Наиболее примечательна ассоциация, в целостном составе “Итальянских стихов” бросающая совсем особый свет на стихотворение “ Девушка из Spoleto”.  В стихотворении  “Madonna da Settignano” (3 июня 1909), согласно авторскому примечанию в первом издании трилогии лирики, изображается “бюст синеокой мадонны в желтом платке с цветочками, помещенный под местечком, в полугоре” (III, 535). Поражает в этом изображении “простонародной мадонны”, если не знать примечания, обычность ее облика; читаешь стихотворение, не сомневаясь, что речь идет о реальной девушке, в то же время описанной в “высоких” тонах:

 

Желтый платок твой разубран цветами –

Сонный то маковый цвет.

Смотришь большими, как небо, глазами

Бедному страннику вслед.

 

Такова вторая строфа стихотворения. В первой же строфе тема девушки вводится как тема страны, “души народа”:

 

Встретив на горном тебя перевале,

Мой прояснившийся взор

Понял тосканские дымные дали

И очертания гор.

 

В целом стихотворения соотношение первой и второй строф укрепляет убежденность, что речи идет о реальной простонародной девушке, чей облик своей глубокой внутренней содержательностью заставляет отождествлять ее с “народной душой”. Если же соотнести  “Madonna da Settignano” с “Девушкой из Spoleto” (которая в авторском примечании сопоставляется именно с фресками итальянского Ренессанса), то неизбежно приходишь к выводу: бюст “простонародной мадонны” изображен поэтом в виде реальной девушки “из народа”, реальная девушка из городка Сполето изображена как фигура из грозной и величественной фрески Луки Синьорелли (см. примечание Блока – 1, т. 3, 529). Это положение, кажущееся на первый взгляд просто парадоксальным, находит себе объяснение в эволюции Блока, в философско – общественном подтексте “Итальянских стихов”. Очевидным образом, в окончательной целостной идейно – художественной концепции “Итальянских стихов” находят себе отражение, развитие и дальнейшую конкретизацию блоковские идеи “культуры” и “стихии”, “народа” и “интеллигенции”. Высокая культура исторического прошлого дается в сложных соотношениях с обычной сегодняшней жизнью людей (“народа”). В людях, живущих своей обычной жизнью, сохраняется в каких – то формах это большое прошлое культуры; с другой стороны, оно живет в сложном трагическом восприятии “интеллигента”; наконец, в общий клубок входят также противоречия прошлого и противоречия сегодняшние. Все в целом дает трагедийную перспективу истории, воспринимаемую сквозь идеи “народа” и “интеллигенции”, “стихии” и “культуры”.
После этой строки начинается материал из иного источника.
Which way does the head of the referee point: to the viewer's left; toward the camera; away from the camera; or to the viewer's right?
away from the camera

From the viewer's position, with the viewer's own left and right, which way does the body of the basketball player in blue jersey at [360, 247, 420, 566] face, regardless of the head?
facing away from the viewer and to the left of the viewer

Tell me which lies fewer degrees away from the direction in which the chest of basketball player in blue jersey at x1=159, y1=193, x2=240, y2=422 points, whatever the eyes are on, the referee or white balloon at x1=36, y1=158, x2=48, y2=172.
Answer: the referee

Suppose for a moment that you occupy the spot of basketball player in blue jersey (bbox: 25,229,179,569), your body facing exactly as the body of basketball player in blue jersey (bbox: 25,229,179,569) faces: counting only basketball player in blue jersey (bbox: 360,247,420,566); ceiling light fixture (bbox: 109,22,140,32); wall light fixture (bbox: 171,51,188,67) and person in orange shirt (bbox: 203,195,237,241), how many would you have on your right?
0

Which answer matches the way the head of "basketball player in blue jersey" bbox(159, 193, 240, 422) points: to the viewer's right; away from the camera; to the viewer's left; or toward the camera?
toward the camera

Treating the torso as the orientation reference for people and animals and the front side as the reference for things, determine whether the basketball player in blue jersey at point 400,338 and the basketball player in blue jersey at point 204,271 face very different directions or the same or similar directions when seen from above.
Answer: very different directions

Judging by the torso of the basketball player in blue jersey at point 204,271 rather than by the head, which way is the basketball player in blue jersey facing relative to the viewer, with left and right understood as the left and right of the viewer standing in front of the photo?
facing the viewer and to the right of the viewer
Интересно отметить отношение А. Блока к Италии, ведь отнесение        А. Блока к эстетике символистов вносит своеобразный оттенок в понимание и представление образа Италии.

 

2.1  Венецианский текст у А. Блока

 

А. Блок писал из Венеции матери: “Здесь хочется быть художником, а не писателем, я бы нарисовал много, если бы умел”. [15, с. 283]. Для живописно-словесного представления Венеции, которое состоит из трехмерного изображения, существует в русской литературной венециане проблема своего рода четвертого измерения, связанная с “человеком в пейзаже”. Художник слова в своем представлении о топосе вообще и венецианском топосе в частности в предположении выводит вовне фигуру наблюдателя, утверждая автономность внеположенного по отношению к нему пейзажа. В плане восприятия городского топоса здесь, несомненно, господствует третий уровень усвоения вообразимости.

Противостояние воды и суши, берега и моря, утвердившись в романтической традиции, продолжает и далее присутствовать в сознании художников слова как образная формула.

Связанные с Венецией признаки живописности, отражаясь в литературе, становятся элементами художественного языка венецианского текста. В художественной речи они предстают вариативно, сопрягаясь с разными сегментами топоса, отмечая пространство и горизонтали и вертикали.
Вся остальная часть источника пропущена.